*LISTED ENTRIES*.
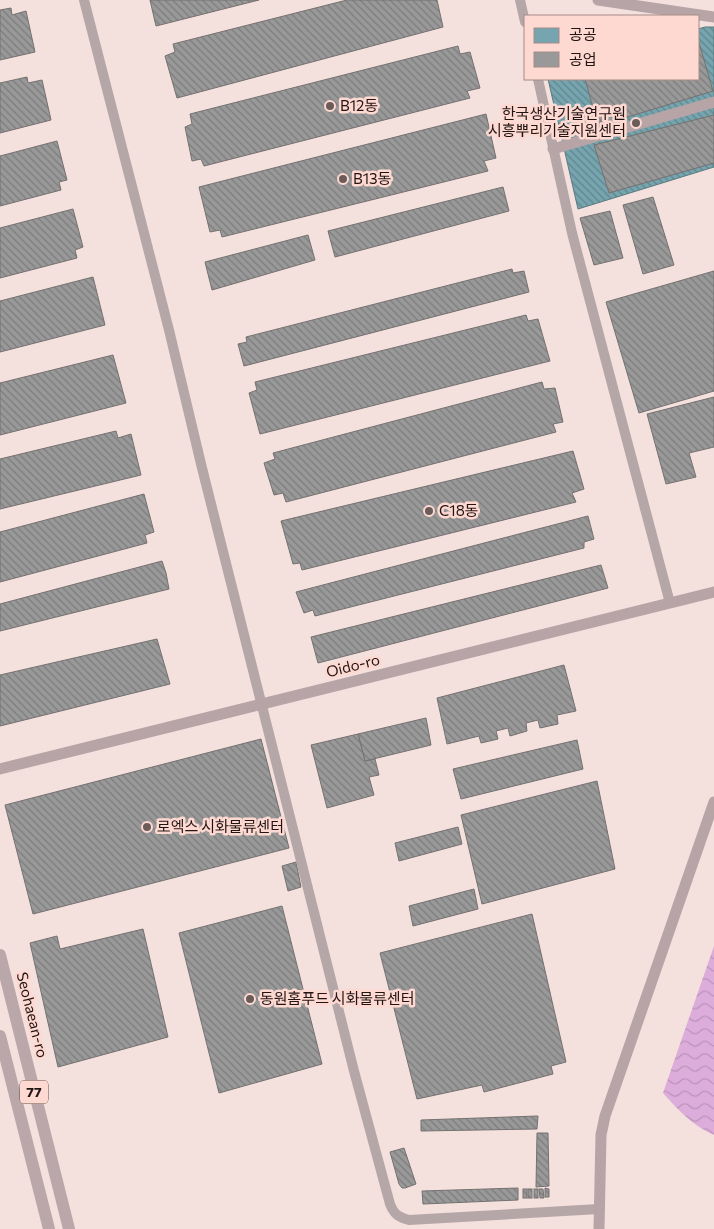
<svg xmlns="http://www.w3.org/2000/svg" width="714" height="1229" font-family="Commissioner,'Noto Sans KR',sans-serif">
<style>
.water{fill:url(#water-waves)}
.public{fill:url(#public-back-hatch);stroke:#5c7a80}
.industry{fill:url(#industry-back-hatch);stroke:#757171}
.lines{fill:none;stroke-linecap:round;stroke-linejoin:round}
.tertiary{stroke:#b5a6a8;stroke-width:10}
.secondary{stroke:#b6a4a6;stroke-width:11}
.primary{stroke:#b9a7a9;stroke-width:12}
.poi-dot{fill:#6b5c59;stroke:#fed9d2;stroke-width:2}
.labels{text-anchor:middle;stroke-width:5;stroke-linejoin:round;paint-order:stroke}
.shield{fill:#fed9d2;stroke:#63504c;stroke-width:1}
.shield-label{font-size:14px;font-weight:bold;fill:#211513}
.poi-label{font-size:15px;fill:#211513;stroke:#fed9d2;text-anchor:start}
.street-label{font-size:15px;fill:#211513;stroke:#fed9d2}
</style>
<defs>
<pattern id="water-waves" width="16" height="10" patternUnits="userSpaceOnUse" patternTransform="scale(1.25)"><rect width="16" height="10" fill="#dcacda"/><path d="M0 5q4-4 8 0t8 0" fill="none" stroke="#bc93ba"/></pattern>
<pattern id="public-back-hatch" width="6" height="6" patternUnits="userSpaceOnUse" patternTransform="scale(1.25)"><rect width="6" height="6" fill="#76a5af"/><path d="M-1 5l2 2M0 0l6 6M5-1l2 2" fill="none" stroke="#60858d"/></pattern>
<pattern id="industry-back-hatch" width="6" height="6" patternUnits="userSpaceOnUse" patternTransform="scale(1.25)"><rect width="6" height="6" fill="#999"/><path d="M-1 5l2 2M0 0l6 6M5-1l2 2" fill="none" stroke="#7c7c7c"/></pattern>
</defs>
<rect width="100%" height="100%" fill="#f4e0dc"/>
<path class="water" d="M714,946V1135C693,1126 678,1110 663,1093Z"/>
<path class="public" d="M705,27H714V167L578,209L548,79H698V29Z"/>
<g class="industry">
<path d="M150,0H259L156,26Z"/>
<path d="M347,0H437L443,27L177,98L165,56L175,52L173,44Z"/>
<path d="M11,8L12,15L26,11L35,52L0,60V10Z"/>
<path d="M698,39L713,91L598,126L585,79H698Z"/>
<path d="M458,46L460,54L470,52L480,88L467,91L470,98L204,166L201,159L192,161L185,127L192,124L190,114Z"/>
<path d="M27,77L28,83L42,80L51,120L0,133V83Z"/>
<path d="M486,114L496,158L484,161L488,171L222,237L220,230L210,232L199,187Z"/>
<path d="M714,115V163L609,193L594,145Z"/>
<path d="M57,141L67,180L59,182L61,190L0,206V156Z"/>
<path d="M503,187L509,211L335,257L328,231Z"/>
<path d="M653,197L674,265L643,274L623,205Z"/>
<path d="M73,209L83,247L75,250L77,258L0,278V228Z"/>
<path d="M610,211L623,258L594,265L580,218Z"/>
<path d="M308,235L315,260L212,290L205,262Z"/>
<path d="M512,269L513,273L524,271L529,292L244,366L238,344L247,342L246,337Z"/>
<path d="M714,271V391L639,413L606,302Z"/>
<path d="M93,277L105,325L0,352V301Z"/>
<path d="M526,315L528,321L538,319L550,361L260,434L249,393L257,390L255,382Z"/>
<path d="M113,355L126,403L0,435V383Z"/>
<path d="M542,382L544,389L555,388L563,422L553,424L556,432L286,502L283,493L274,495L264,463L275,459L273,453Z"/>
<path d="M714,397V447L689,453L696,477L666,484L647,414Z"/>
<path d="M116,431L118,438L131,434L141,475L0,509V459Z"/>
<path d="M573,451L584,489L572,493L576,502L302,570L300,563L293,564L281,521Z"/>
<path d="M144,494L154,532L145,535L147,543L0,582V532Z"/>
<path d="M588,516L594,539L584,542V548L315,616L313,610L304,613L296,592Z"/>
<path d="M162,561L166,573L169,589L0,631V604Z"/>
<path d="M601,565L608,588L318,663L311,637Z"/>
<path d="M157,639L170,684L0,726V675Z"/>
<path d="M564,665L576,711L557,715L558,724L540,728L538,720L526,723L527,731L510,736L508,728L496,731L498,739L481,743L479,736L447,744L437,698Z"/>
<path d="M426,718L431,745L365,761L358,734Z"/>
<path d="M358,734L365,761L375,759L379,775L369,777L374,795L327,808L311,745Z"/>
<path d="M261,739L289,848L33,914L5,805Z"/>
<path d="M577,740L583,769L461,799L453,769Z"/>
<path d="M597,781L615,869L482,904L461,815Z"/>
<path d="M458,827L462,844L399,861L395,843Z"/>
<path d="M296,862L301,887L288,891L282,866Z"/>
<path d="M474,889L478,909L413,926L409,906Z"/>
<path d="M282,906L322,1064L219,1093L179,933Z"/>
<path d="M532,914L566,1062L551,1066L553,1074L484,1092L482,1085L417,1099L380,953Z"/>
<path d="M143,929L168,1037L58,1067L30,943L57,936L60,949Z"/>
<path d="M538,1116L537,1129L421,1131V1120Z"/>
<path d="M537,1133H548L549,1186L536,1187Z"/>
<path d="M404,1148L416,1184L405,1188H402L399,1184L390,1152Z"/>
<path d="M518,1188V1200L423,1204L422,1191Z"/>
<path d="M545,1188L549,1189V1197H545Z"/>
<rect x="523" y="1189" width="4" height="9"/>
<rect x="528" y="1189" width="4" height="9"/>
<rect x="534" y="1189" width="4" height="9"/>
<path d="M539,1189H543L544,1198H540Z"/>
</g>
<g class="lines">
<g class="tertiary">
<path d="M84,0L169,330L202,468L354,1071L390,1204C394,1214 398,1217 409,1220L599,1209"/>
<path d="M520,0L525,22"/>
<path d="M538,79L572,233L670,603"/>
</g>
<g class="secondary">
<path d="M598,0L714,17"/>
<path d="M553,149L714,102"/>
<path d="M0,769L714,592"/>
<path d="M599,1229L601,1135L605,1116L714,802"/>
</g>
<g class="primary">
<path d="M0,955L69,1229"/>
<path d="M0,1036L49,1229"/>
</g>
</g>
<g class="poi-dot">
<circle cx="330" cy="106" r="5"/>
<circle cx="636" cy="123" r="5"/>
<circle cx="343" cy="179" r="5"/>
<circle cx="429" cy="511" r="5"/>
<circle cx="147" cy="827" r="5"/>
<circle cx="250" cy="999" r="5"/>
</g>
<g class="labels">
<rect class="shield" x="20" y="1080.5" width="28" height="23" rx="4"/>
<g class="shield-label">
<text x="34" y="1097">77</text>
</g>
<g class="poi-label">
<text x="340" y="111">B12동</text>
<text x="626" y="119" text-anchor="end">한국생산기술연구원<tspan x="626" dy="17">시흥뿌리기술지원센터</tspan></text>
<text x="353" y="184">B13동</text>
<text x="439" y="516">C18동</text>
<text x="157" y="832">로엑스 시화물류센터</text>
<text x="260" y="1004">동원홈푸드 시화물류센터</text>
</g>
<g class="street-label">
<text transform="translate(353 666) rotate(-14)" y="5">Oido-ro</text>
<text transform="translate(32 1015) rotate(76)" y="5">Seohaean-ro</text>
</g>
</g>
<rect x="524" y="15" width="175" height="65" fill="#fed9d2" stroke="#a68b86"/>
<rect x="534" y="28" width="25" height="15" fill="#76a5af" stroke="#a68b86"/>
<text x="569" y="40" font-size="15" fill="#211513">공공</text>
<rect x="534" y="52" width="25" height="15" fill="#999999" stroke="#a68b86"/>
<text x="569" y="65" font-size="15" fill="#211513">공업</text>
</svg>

*WHAT IS BEING ASKED*.
Write out all of the data above exactly, without any of its pictures.

*SOLUTION FOR THIS TASK*.
<svg xmlns="http://www.w3.org/2000/svg" width="714" height="1229" font-family="Commissioner,'Noto Sans KR',sans-serif">
<style>
.water{fill:url(#water-waves)}
.public{fill:url(#public-back-hatch);stroke:#5c7a80}
.industry{fill:url(#industry-back-hatch);stroke:#757171}
.lines{fill:none;stroke-linecap:round;stroke-linejoin:round}
.tertiary{stroke:#b5a6a8;stroke-width:10}
.secondary{stroke:#b6a4a6;stroke-width:11}
.primary{stroke:#b9a7a9;stroke-width:12}
.poi-dot{fill:#6b5c59;stroke:#fed9d2;stroke-width:2}
.labels{text-anchor:middle;stroke-width:5;stroke-linejoin:round;paint-order:stroke}
.shield{fill:#fed9d2;stroke:#63504c;stroke-width:1}
.shield-label{font-size:14px;font-weight:bold;fill:#211513}
.poi-label{font-size:15px;fill:#211513;stroke:#fed9d2;text-anchor:start}
.street-label{font-size:15px;fill:#211513;stroke:#fed9d2}
</style>
<defs>
<pattern id="water-waves" width="16" height="10" patternUnits="userSpaceOnUse" patternTransform="scale(1.25)"><rect width="16" height="10" fill="#dcacda"/><path d="M0 5q4-4 8 0t8 0" fill="none" stroke="#bc93ba"/></pattern>
<pattern id="public-back-hatch" width="6" height="6" patternUnits="userSpaceOnUse" patternTransform="scale(1.25)"><rect width="6" height="6" fill="#76a5af"/><path d="M-1 5l2 2M0 0l6 6M5-1l2 2" fill="none" stroke="#60858d"/></pattern>
<pattern id="industry-back-hatch" width="6" height="6" patternUnits="userSpaceOnUse" patternTransform="scale(1.25)"><rect width="6" height="6" fill="#999"/><path d="M-1 5l2 2M0 0l6 6M5-1l2 2" fill="none" stroke="#7c7c7c"/></pattern>
</defs>
<rect width="100%" height="100%" fill="#f4e0dc"/>
<path class="water" d="M714,946V1135C693,1126 678,1110 663,1093Z"/>
<path class="public" d="M705,27H714V167L578,209L548,79H698V29Z"/>
<g class="industry">
<path d="M150,0H259L156,26Z"/>
<path d="M347,0H437L443,27L177,98L165,56L175,52L173,44Z"/>
<path d="M11,8L12,15L26,11L35,52L0,60V10Z"/>
<path d="M698,39L713,91L598,126L585,79H698Z"/>
<path d="M458,46L460,54L470,52L480,88L467,91L470,98L204,166L201,159L192,161L185,127L192,124L190,114Z"/>
<path d="M27,77L28,83L42,80L51,120L0,133V83Z"/>
<path d="M486,114L496,158L484,161L488,171L222,237L220,230L210,232L199,187Z"/>
<path d="M714,115V163L609,193L594,145Z"/>
<path d="M57,141L67,180L59,182L61,190L0,206V156Z"/>
<path d="M503,187L509,211L335,257L328,231Z"/>
<path d="M653,197L674,265L643,274L623,205Z"/>
<path d="M73,209L83,247L75,250L77,258L0,278V228Z"/>
<path d="M610,211L623,258L594,265L580,218Z"/>
<path d="M308,235L315,260L212,290L205,262Z"/>
<path d="M512,269L513,273L524,271L529,292L244,366L238,344L247,342L246,337Z"/>
<path d="M714,271V391L639,413L606,302Z"/>
<path d="M93,277L105,325L0,352V301Z"/>
<path d="M526,315L528,321L538,319L550,361L260,434L249,393L257,390L255,382Z"/>
<path d="M113,355L126,403L0,435V383Z"/>
<path d="M542,382L544,389L555,388L563,422L553,424L556,432L286,502L283,493L274,495L264,463L275,459L273,453Z"/>
<path d="M714,397V447L689,453L696,477L666,484L647,414Z"/>
<path d="M116,431L118,438L131,434L141,475L0,509V459Z"/>
<path d="M573,451L584,489L572,493L576,502L302,570L300,563L293,564L281,521Z"/>
<path d="M144,494L154,532L145,535L147,543L0,582V532Z"/>
<path d="M588,516L594,539L584,542V548L315,616L313,610L304,613L296,592Z"/>
<path d="M162,561L166,573L169,589L0,631V604Z"/>
<path d="M601,565L608,588L318,663L311,637Z"/>
<path d="M157,639L170,684L0,726V675Z"/>
<path d="M564,665L576,711L557,715L558,724L540,728L538,720L526,723L527,731L510,736L508,728L496,731L498,739L481,743L479,736L447,744L437,698Z"/>
<path d="M426,718L431,745L365,761L358,734Z"/>
<path d="M358,734L365,761L375,759L379,775L369,777L374,795L327,808L311,745Z"/>
<path d="M261,739L289,848L33,914L5,805Z"/>
<path d="M577,740L583,769L461,799L453,769Z"/>
<path d="M597,781L615,869L482,904L461,815Z"/>
<path d="M458,827L462,844L399,861L395,843Z"/>
<path d="M296,862L301,887L288,891L282,866Z"/>
<path d="M474,889L478,909L413,926L409,906Z"/>
<path d="M282,906L322,1064L219,1093L179,933Z"/>
<path d="M532,914L566,1062L551,1066L553,1074L484,1092L482,1085L417,1099L380,953Z"/>
<path d="M143,929L168,1037L58,1067L30,943L57,936L60,949Z"/>
<path d="M538,1116L537,1129L421,1131V1120Z"/>
<path d="M537,1133H548L549,1186L536,1187Z"/>
<path d="M404,1148L416,1184L405,1188H402L399,1184L390,1152Z"/>
<path d="M518,1188V1200L423,1204L422,1191Z"/>
<path d="M545,1188L549,1189V1197H545Z"/>
<rect x="523" y="1189" width="4" height="9"/>
<rect x="528" y="1189" width="4" height="9"/>
<rect x="534" y="1189" width="4" height="9"/>
<path d="M539,1189H543L544,1198H540Z"/>
</g>
<g class="lines">
<g class="tertiary">
<path d="M84,0L169,330L202,468L354,1071L390,1204C394,1214 398,1217 409,1220L599,1209"/>
<path d="M520,0L525,22"/>
<path d="M538,79L572,233L670,603"/>
</g>
<g class="secondary">
<path d="M598,0L714,17"/>
<path d="M553,149L714,102"/>
<path d="M0,769L714,592"/>
<path d="M599,1229L601,1135L605,1116L714,802"/>
</g>
<g class="primary">
<path d="M0,955L69,1229"/>
<path d="M0,1036L49,1229"/>
</g>
</g>
<g class="poi-dot">
<circle cx="330" cy="106" r="5"/>
<circle cx="636" cy="123" r="5"/>
<circle cx="343" cy="179" r="5"/>
<circle cx="429" cy="511" r="5"/>
<circle cx="147" cy="827" r="5"/>
<circle cx="250" cy="999" r="5"/>
</g>
<g class="labels">
<rect class="shield" x="20" y="1080.5" width="28" height="23" rx="4"/>
<g class="shield-label">
<text x="34" y="1097">77</text>
</g>
<g class="poi-label">
<text x="340" y="111">B12동</text>
<text x="626" y="119" text-anchor="end">한국생산기술연구원<tspan x="626" dy="17">시흥뿌리기술지원센터</tspan></text>
<text x="353" y="184">B13동</text>
<text x="439" y="516">C18동</text>
<text x="157" y="832">로엑스 시화물류센터</text>
<text x="260" y="1004">동원홈푸드 시화물류센터</text>
</g>
<g class="street-label">
<text transform="translate(353 666) rotate(-14)" y="5">Oido-ro</text>
<text transform="translate(32 1015) rotate(76)" y="5">Seohaean-ro</text>
</g>
</g>
<rect x="524" y="15" width="175" height="65" fill="#fed9d2" stroke="#a68b86"/>
<rect x="534" y="28" width="25" height="15" fill="#76a5af" stroke="#a68b86"/>
<text x="569" y="40" font-size="15" fill="#211513">공공</text>
<rect x="534" y="52" width="25" height="15" fill="#999999" stroke="#a68b86"/>
<text x="569" y="65" font-size="15" fill="#211513">공업</text>
</svg>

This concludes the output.